-- Données extraites --
────────────────────

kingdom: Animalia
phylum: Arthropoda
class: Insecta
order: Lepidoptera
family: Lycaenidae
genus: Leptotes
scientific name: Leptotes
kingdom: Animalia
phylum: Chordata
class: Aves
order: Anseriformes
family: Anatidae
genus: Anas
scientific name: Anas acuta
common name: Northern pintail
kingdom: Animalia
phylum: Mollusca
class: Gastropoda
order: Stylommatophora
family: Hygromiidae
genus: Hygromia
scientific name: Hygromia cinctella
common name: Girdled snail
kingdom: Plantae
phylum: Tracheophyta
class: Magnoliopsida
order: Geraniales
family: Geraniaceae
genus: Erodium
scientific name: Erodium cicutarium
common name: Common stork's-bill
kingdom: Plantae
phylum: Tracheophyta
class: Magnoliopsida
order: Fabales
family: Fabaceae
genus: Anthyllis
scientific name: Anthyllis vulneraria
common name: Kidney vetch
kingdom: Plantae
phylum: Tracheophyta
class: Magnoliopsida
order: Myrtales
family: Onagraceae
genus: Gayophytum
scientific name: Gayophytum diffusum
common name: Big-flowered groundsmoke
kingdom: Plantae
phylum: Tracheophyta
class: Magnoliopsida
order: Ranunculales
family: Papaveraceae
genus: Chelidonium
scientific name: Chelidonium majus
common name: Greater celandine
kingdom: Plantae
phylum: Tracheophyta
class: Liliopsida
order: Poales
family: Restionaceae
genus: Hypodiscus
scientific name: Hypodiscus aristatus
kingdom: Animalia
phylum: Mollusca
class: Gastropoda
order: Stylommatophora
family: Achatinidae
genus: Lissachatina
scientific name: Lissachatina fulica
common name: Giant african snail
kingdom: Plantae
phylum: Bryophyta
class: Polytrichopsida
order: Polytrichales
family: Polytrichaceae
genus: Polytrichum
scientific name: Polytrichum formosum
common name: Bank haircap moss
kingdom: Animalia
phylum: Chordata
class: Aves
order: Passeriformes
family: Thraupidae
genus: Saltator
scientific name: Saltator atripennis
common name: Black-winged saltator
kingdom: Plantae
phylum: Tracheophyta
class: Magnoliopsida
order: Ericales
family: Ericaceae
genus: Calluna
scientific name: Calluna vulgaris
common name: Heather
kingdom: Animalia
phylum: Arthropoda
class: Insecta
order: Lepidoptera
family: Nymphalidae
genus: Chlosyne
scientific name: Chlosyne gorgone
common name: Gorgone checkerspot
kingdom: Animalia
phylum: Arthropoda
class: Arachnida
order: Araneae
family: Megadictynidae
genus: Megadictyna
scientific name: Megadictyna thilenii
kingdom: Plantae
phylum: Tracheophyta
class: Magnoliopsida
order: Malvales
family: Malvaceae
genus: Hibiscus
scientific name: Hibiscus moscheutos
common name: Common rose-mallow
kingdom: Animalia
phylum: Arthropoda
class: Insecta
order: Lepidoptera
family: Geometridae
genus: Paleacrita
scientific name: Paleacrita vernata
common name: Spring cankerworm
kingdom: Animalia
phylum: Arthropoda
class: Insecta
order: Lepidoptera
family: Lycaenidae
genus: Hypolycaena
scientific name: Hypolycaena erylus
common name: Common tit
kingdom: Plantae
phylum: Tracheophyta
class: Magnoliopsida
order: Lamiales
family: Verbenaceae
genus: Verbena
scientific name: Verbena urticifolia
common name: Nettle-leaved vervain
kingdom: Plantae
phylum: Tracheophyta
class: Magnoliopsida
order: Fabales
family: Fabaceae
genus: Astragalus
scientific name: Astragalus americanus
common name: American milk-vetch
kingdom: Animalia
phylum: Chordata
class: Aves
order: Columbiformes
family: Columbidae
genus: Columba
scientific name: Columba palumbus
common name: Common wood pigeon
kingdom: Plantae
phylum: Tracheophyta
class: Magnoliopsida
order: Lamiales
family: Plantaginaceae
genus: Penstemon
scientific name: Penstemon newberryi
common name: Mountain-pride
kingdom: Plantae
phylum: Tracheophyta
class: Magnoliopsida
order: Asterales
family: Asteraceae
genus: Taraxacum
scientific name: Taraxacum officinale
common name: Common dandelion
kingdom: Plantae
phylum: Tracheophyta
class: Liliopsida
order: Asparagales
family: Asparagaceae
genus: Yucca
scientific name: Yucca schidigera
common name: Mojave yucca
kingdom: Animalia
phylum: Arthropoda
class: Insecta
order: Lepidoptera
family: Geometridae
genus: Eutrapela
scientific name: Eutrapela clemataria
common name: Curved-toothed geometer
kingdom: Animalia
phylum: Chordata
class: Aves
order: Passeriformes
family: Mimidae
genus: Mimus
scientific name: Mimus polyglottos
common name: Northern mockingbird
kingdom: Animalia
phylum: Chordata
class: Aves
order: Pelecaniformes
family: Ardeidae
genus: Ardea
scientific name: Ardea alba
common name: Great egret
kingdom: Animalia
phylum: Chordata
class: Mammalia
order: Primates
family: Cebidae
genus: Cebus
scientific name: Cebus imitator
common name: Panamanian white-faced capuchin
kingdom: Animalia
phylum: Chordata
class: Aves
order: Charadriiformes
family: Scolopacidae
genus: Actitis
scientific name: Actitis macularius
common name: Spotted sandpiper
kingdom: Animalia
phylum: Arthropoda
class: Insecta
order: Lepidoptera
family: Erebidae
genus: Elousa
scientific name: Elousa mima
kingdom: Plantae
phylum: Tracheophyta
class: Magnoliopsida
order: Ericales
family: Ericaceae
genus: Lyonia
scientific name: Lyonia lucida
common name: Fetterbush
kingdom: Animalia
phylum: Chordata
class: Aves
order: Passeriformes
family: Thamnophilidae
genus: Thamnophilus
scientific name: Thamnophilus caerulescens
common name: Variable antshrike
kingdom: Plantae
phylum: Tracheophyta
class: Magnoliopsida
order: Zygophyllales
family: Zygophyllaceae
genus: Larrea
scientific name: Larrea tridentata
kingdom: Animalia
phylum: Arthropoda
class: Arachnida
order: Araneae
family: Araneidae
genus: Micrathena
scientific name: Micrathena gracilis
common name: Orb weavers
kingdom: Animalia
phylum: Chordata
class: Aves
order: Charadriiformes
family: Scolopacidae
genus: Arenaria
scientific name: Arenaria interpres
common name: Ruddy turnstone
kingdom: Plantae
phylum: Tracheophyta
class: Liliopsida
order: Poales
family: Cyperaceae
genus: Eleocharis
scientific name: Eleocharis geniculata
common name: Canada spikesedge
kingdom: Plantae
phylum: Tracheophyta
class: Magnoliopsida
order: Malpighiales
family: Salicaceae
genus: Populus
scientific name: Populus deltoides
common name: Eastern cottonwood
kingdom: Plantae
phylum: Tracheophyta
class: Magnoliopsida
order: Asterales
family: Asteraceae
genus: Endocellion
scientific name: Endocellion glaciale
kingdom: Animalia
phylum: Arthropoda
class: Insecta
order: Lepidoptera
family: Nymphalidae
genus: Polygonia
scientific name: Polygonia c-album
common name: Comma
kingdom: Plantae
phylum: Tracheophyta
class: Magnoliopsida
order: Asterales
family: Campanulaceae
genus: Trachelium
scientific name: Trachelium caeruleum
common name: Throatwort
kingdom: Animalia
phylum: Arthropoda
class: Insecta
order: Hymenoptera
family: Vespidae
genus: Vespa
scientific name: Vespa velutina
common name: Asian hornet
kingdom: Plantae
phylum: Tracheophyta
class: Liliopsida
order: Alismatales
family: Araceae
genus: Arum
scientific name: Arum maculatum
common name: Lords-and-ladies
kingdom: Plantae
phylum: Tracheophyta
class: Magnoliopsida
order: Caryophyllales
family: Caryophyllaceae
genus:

────────────────────

-- Consignes à suivre --
Remplacez « phylum » par « embranchement » dans toutes les lignes des items, puis redonnez ces lignes sans rien changer d'autre.

-- Réponse --
kingdom: Animalia
embranchement: Arthropoda
class: Insecta
order: Lepidoptera
family: Lycaenidae
genus: Leptotes
scientific name: Leptotes
kingdom: Animalia
embranchement: Chordata
class: Aves
order: Anseriformes
family: Anatidae
genus: Anas
scientific name: Anas acuta
common name: Northern pintail
kingdom: Animalia
embranchement: Mollusca
class: Gastropoda
order: Stylommatophora
family: Hygromiidae
genus: Hygromia
scientific name: Hygromia cinctella
common name: Girdled snail
kingdom: Plantae
embranchement: Tracheophyta
class: Magnoliopsida
order: Geraniales
family: Geraniaceae
genus: Erodium
scientific name: Erodium cicutarium
common name: Common stork's-bill
kingdom: Plantae
embranchement: Tracheophyta
class: Magnoliopsida
order: Fabales
family: Fabaceae
genus: Anthyllis
scientific name: Anthyllis vulneraria
common name: Kidney vetch
kingdom: Plantae
embranchement: Tracheophyta
class: Magnoliopsida
order: Myrtales
family: Onagraceae
genus: Gayophytum
scientific name: Gayophytum diffusum
common name: Big-flowered groundsmoke
kingdom: Plantae
embranchement: Tracheophyta
class: Magnoliopsida
order: Ranunculales
family: Papaveraceae
genus: Chelidonium
scientific name: Chelidonium majus
common name: Greater celandine
kingdom: Plantae
embranchement: Tracheophyta
class: Liliopsida
order: Poales
family: Restionaceae
genus: Hypodiscus
scientific name: Hypodiscus aristatus
kingdom: Animalia
embranchement: Mollusca
class: Gastropoda
order: Stylommatophora
family: Achatinidae
genus: Lissachatina
scientific name: Lissachatina fulica
common name: Giant african snail
kingdom: Plantae
embranchement: Bryophyta
class: Polytrichopsida
order: Polytrichales
family: Polytrichaceae
genus: Polytrichum
scientific name: Polytrichum formosum
common name: Bank haircap moss
kingdom: Animalia
embranchement: Chordata
class: Aves
order: Passeriformes
family: Thraupidae
genus: Saltator
scientific name: Saltator atripennis
common name: Black-winged saltator
kingdom: Plantae
embranchement: Tracheophyta
class: Magnoliopsida
order: Ericales
family: Ericaceae
genus: Calluna
scientific name: Calluna vulgaris
common name: Heather
kingdom: Animalia
embranchement: Arthropoda
class: Insecta
order: Lepidoptera
family: Nymphalidae
genus: Chlosyne
scientific name: Chlosyne gorgone
common name: Gorgone checkerspot
kingdom: Animalia
embranchement: Arthropoda
class: Arachnida
order: Araneae
family: Megadictynidae
genus: Megadictyna
scientific name: Megadictyna thilenii
kingdom: Plantae
embranchement: Tracheophyta
class: Magnoliopsida
order: Malvales
family: Malvaceae
genus: Hibiscus
scientific name: Hibiscus moscheutos
common name: Common rose-mallow
kingdom: Animalia
embranchement: Arthropoda
class: Insecta
order: Lepidoptera
family: Geometridae
genus: Paleacrita
scientific name: Paleacrita vernata
common name: Spring cankerworm
kingdom: Animalia
embranchement: Arthropoda
class: Insecta
order: Lepidoptera
family: Lycaenidae
genus: Hypolycaena
scientific name: Hypolycaena erylus
common name: Common tit
kingdom: Plantae
embranchement: Tracheophyta
class: Magnoliopsida
order: Lamiales
family: Verbenaceae
genus: Verbena
scientific name: Verbena urticifolia
common name: Nettle-leaved vervain
kingdom: Plantae
embranchement: Tracheophyta
class: Magnoliopsida
order: Fabales
family: Fabaceae
genus: Astragalus
scientific name: Astragalus americanus
common name: American milk-vetch
kingdom: Animalia
embranchement: Chordata
class: Aves
order: Columbiformes
family: Columbidae
genus: Columba
scientific name: Columba palumbus
common name: Common wood pigeon
kingdom: Plantae
embranchement: Tracheophyta
class: Magnoliopsida
order: Lamiales
family: Plantaginaceae
genus: Penstemon
scientific name: Penstemon newberryi
common name: Mountain-pride
kingdom: Plantae
embranchement: Tracheophyta
class: Magnoliopsida
order: Asterales
family: Asteraceae
genus: Taraxacum
scientific name: Taraxacum officinale
common name: Common dandelion
kingdom: Plantae
embranchement: Tracheophyta
class: Liliopsida
order: Asparagales
family: Asparagaceae
genus: Yucca
scientific name: Yucca schidigera
common name: Mojave yucca
kingdom: Animalia
embranchement: Arthropoda
class: Insecta
order: Lepidoptera
family: Geometridae
genus: Eutrapela
scientific name: Eutrapela clemataria
common name: Curved-toothed geometer
kingdom: Animalia
embranchement: Chordata
class: Aves
order: Passeriformes
family: Mimidae
genus: Mimus
scientific name: Mimus polyglottos
common name: Northern mockingbird
kingdom: Animalia
embranchement: Chordata
class: Aves
order: Pelecaniformes
family: Ardeidae
genus: Ardea
scientific name: Ardea alba
common name: Great egret
kingdom: Animalia
embranchement: Chordata
class: Mammalia
order: Primates
family: Cebidae
genus: Cebus
scientific name: Cebus imitator
common name: Panamanian white-faced capuchin
kingdom: Animalia
embranchement: Chordata
class: Aves
order: Charadriiformes
family: Scolopacidae
genus: Actitis
scientific name: Actitis macularius
common name: Spotted sandpiper
kingdom: Animalia
embranchement: Arthropoda
class: Insecta
order: Lepidoptera
family: Erebidae
genus: Elousa
scientific name: Elousa mima
kingdom: Plantae
embranchement: Tracheophyta
class: Magnoliopsida
order: Ericales
family: Ericaceae
genus: Lyonia
scientific name: Lyonia lucida
common name: Fetterbush
kingdom: Animalia
embranchement: Chordata
class: Aves
order: Passeriformes
family: Thamnophilidae
genus: Thamnophilus
scientific name: Thamnophilus caerulescens
common name: Variable antshrike
kingdom: Plantae
embranchement: Tracheophyta
class: Magnoliopsida
order: Zygophyllales
family: Zygophyllaceae
genus: Larrea
scientific name: Larrea tridentata
kingdom: Animalia
embranchement: Arthropoda
class: Arachnida
order: Araneae
family: Araneidae
genus: Micrathena
scientific name: Micrathena gracilis
common name: Orb weavers
kingdom: Animalia
embranchement: Chordata
class: Aves
order: Charadriiformes
family: Scolopacidae
genus: Arenaria
scientific name: Arenaria interpres
common name: Ruddy turnstone
kingdom: Plantae
embranchement: Tracheophyta
class: Liliopsida
order: Poales
family: Cyperaceae
genus: Eleocharis
scientific name: Eleocharis geniculata
common name: Canada spikesedge
kingdom: Plantae
embranchement: Tracheophyta
class: Magnoliopsida
order: Malpighiales
family: Salicaceae
genus: Populus
scientific name: Populus deltoides
common name: Eastern cottonwood
kingdom: Plantae
embranchement: Tracheophyta
class: Magnoliopsida
order: Asterales
family: Asteraceae
genus: Endocellion
scientific name: Endocellion glaciale
kingdom: Animalia
embranchement: Arthropoda
class: Insecta
order: Lepidoptera
family: Nymphalidae
genus: Polygonia
scientific name: Polygonia c-album
common name: Comma
kingdom: Plantae
embranchement: Tracheophyta
class: Magnoliopsida
order: Asterales
family: Campanulaceae
genus: Trachelium
scientific name: Trachelium caeruleum
common name: Throatwort
kingdom: Animalia
embranchement: Arthropoda
class: Insecta
order: Hymenoptera
family: Vespidae
genus: Vespa
scientific name: Vespa velutina
common name: Asian hornet
kingdom: Plantae
embranchement: Tracheophyta
class: Liliopsida
order: Alismatales
family: Araceae
genus: Arum
scientific name: Arum maculatum
common name: Lords-and-ladies
kingdom: Plantae
embranchement: Tracheophyta
class: Magnoliopsida
order: Caryophyllales
family: Caryophyllaceae
genus:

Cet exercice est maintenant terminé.